My colleagues and I have also published several papers on the phylogenetic trends of typology on the basis of our database. For instance, in one paper (Cathcart, Carling et al. 2018), we present a case study using the Indo-European data in DiACL to show that linguistic complexity is dependent on the notion of “areality“, which means that genealogically unrelated languages come to share linguistic features, often because they are spoken in the same geographic area. In another paper (Carling, Larsson et al. 2018), we examine the Eurasian subset of DiACL, which includes Indo-European, adjacent languages from different families, and earlier states of contemporary languages, dead branches, as well as later stages of migrated languages, from the earliest sources up to the modern period, to show how languages developmentally cluster by areality on the one hand and genealogy on the other.

In a coming study, we will demonstrate that universal hierarchies of grammar, connected to the frequency and economy of language (e.g., the singular is more common than plural), affect the general evolution of grammar. In another study, we will show that grammatical gender correlates with environmental aspects and spreads by migration, due to its stability within the language family (i.e., gender systems do not change or disappear). In lexicology we have demonstrated that borrowing depends on cultural factors and is highly affected by sociolinguistic factors, including language size and power (Carling, Cronhamn et al. 2019). Other studies to come will investigate various causes for gender assignment, based on large amounts of lexical data.

7. Do your graduate students used DiACL in their own work, and would you like to highlight any of their recent findings or publications?
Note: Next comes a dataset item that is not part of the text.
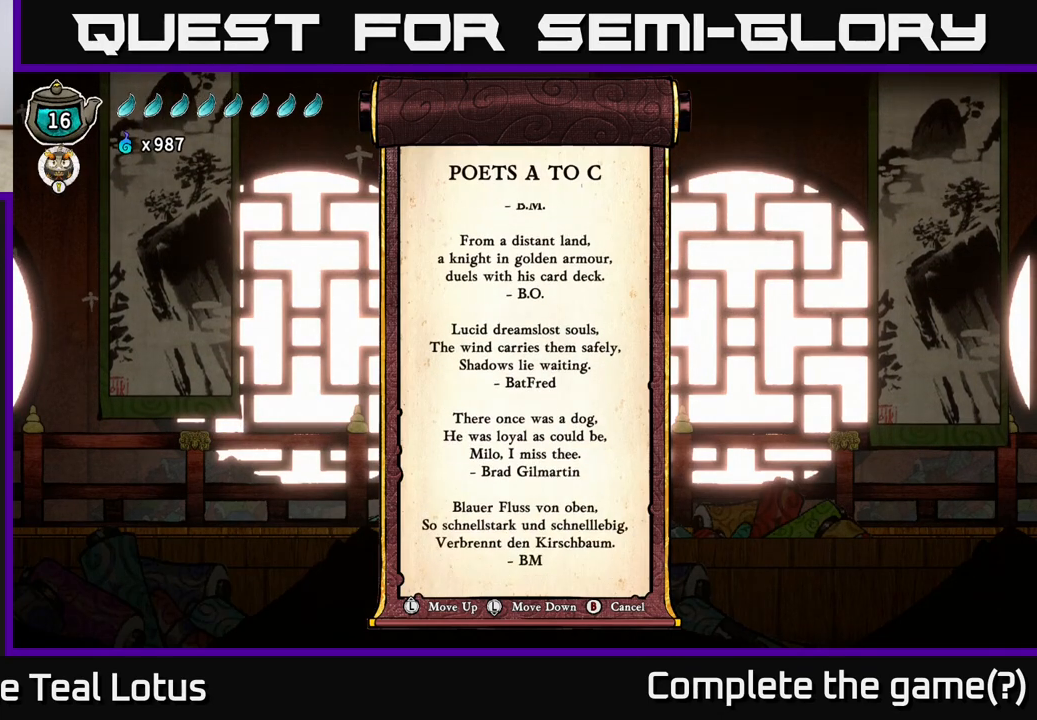
{"buttons": [], "left_stick": "up-right", "right_stick": "center", "events": [[17, "left_stick", "down"], [167, "left_stick", "center"], [467, "left_stick", "up-right"]]}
The database and the research involved in the database are highly integrated with the work by graduate students. Often, students work in parallel on a project involving the big data of the database, and their own, more limited datasets, which focus on an individual language or a branch of a family. One MA student, Anne Goergens, investigated alignment in Arawakan languages. Another student, Sandra Cronhamn, looked at lexical borrowing in Tupí, using DiACL data. Filip Larsson wrote his MA thesis on areal structure in typology. All based their work on DiACL data.

8. Aside from DiACL, have you collaborated with the Lund University Humanities Lab in any other research project? And could you please briefly describe what you’ve done in this regard?

My work with the Lund University Humanities CLARIN Centre is mostly connected to the type of research that relates to work with the DiACL database. However, I’ve involved the computational knowhow of the Lund University Humanities CLARIN Centre in other projects where we have used data from other international databases, including a recent project with the NorthEuralex lab, where we find that the stability of sounds over time correlates with preference in first language acquisition.